Customer Service: Why Price Alone Shouldn’t Dictate The Mobile Network You Use
When people get a new mobile phone contract, the main factor that helps them to decide what network operator to spend their money with is what kind of deal they get on their tariff.
But despite how attractive tariff deals are, a huge number of customers are let down by the fact that they get a poor level of service from their new mobile network operator.
When you are next about to look for new mobile phone contract details, you should consider just how good the level of customer service is that you receive from the network operator.
Here are some of the most common reasons why customers start off being happy and end up being angry!
As you may know, all mobile phones work off radio signals. In order to provide coverage in a particular area, the mobile network operator has to either install new or pay to use existing cell mast towers.
These cell towers help to provide good coverage to a specific area or “cell” (hence why the Americans call mobile phones “cell phones”), but in order to provide coverage those network operators will need to know how many people are likely to use any cell service that is provisioned for them.
If you live out in the sticks and only have about 10 neighbours in your village, it is unlikely that you will get good network coverage.
Many people take out a new mobile contract because they get a shiny new phone as part of the deal!
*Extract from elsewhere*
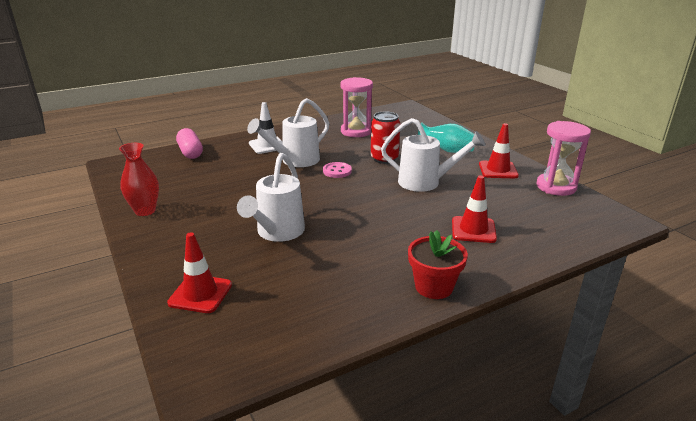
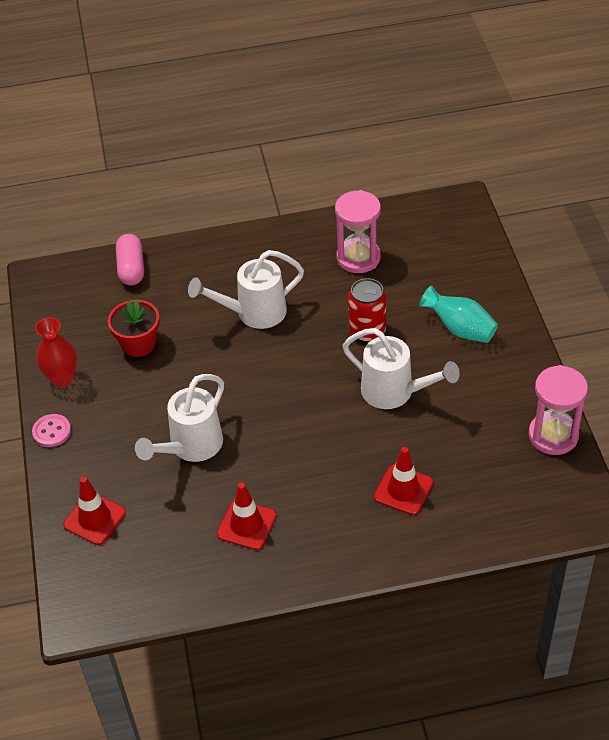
camera: 20 degrees right, 20 degrees up
(267, 145) = (230, 270): white traffic cone -> none
(337, 171) = (297, 346): pink button -> pink button (52, 431)
(434, 287) = (316, 562): red flower pot -> red flower pot (138, 344)
(498, 170) = (501, 386): red traffic cone -> red traffic cone (246, 525)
But what happens if that shiny new phone actually turns out to be the most unreliable piece of technology you have ever had the misfortune to use (and pay for)?
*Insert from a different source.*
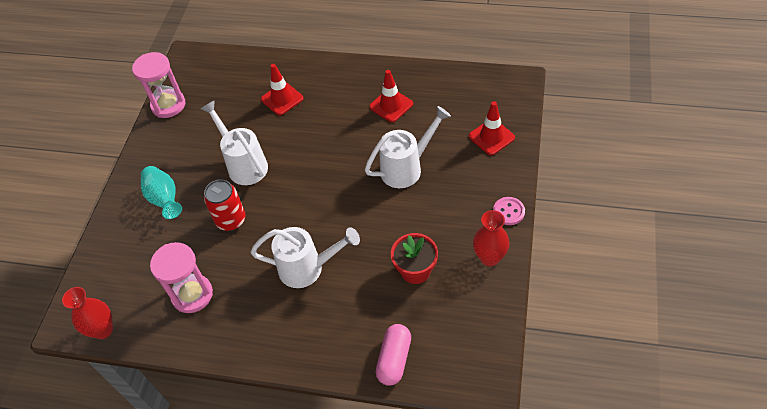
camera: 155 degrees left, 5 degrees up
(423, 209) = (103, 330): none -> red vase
Unless the phone has an obvious physical defect from new, it can be extremely difficult to get a network operator to take ownership of the problem – even if you quote the Sales of Goods Act 1979 at them.
One of the biggest areas that mobile network operators fail on is their customer support.
For example, companies such as Three outsource their customer services to firms based in India, which can result in frustration for customers due to language barrier issues.
But the main issues are due to call centre operators blatantly reading from script cards as if they were robots, and in many cases completely ignoring what customers are telling them simply because they do not know how to handle a ‘new’ type of query that they were not trained on!
Customer experience management is something that all network operators to some degree fail on, but there are certain operators that are worse than others for this sort of thing.
For example, an article last month on the Daily Mail website reported that EE (the amalgamation of T-Mobile and Orange) were rated the worst mobile network operator of 2013 according to an industry poll by YouGov.
Although customers are aware of tariff costs before they sign up for a new contract, it is not uncommon (or illegal) for mobile network operators to increase tariff costs mid-contract. This can result in consumers having a bittersweet taste in their mouths, as they will have to shell out extra money on their contracts until they end.